The two deals are separate though simultaneous. Anadarko is offering $18 billion for Kerr-McGee (including debt assumption) and around $4.8 billion for Western Gas. Both represent a major markup over current stock prices.

Kerr-McGee is one of the big names historically in US energy. Recent stockholder pressure has caused it to sell off its chemical division and its North Sea assets. Its currently assets are mostly in the Gulf of Mexico. Western Resources has natural gas holdings moistly in Wyoming. Anadarko's holdings are in the Gulf of Mexico and Rocky Mountains, so they fit well. (Anadarko is also active in Algeria.)

The emphasis on US assets is telling. As a Wall Street Journal article ("Anadarko to Buy
Kerr-McGee and Western Gas", 6/24/06) notes:

The two deals come as part of a wave of consolidation among gas producers, even as commodity prices for the fuel stay high by historical measures. Many of these acquisitions are being driven by the desire of companies to own more U.S. assets at a time when overseas governments are aggressively demanding higher payments and raising taxes.
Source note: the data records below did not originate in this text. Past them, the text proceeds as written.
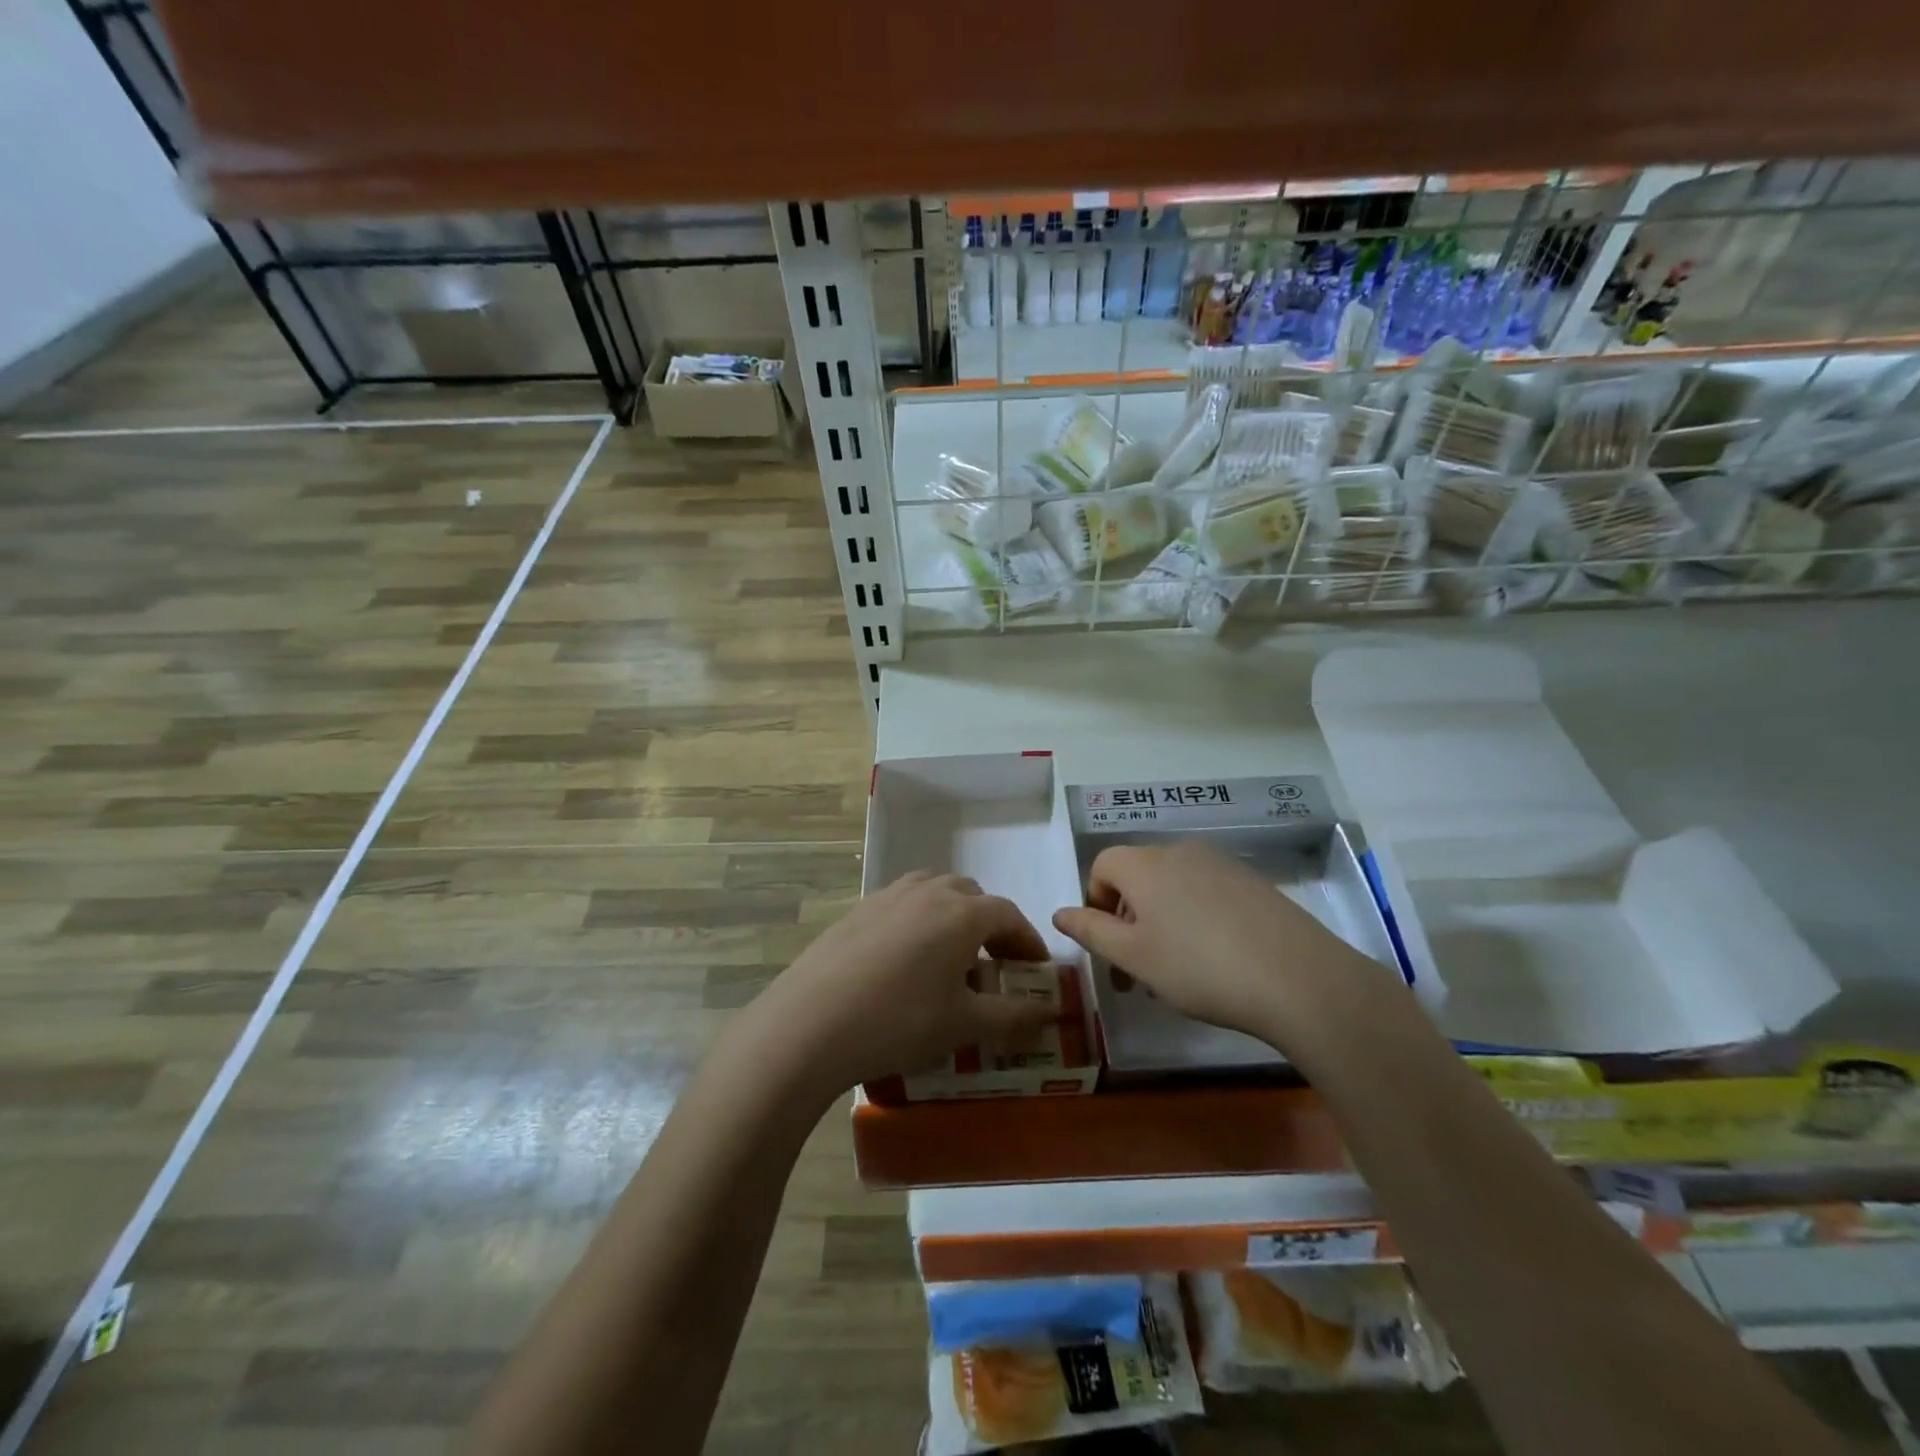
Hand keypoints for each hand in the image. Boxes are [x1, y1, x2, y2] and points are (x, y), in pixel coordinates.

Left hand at [750, 872, 1057, 1096]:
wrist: (811, 1023)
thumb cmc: (900, 1021)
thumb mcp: (964, 1025)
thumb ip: (1013, 1015)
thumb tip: (1049, 1012)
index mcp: (961, 912)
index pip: (1008, 914)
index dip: (1027, 941)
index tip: (1036, 970)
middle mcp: (927, 892)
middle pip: (971, 896)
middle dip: (990, 925)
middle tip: (994, 964)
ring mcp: (887, 897)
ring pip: (932, 893)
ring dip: (951, 917)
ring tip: (950, 957)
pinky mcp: (856, 911)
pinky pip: (900, 906)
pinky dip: (917, 922)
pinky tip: (904, 962)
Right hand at [1052, 840, 1400, 1050]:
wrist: (1297, 978)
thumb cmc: (1198, 967)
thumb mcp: (1134, 957)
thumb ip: (1091, 931)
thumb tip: (1059, 913)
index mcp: (1144, 864)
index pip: (1102, 865)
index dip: (1097, 902)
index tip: (1111, 945)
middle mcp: (1179, 851)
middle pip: (1138, 873)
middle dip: (1129, 915)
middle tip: (1139, 964)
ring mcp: (1220, 863)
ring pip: (1173, 883)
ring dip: (1163, 917)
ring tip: (1178, 966)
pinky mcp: (1252, 880)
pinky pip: (1207, 890)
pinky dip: (1197, 915)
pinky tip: (1217, 956)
Among other similar recent North America buys are:

And the M&A craziness never end. Already the next move is being anticipated, according to a Financial Times article ("Anadarko deal heralds beginning of the end", 6/25/06), the fun is just beginning:

"Of the mid-tier US companies, on a two to five-year time scale, are any of these guys going to be left?" said Derek Butter, analyst at Wood Mackenzie, the Edinburgh consultants. He added Marathon, Amerada Hess and Devon were most likely to be the next targets.

Furthermore, according to the WSJ article:

The deal surprised some analysts who have long expected Anadarko to be acquired, rather than be the acquirer. But others believe that, in the long run, the deals could make Anadarko even more attractive to an energy behemoth.

Ib other words, acquiring is just a oprologue to being acquired.

As oil and gas companies are swimming in cash and are being shut out or highly regulated in once welcoming countries (Bolivia and Ecuador, for example) . For that reason, they are willing to pay a big premium for guaranteed and trouble-free assets.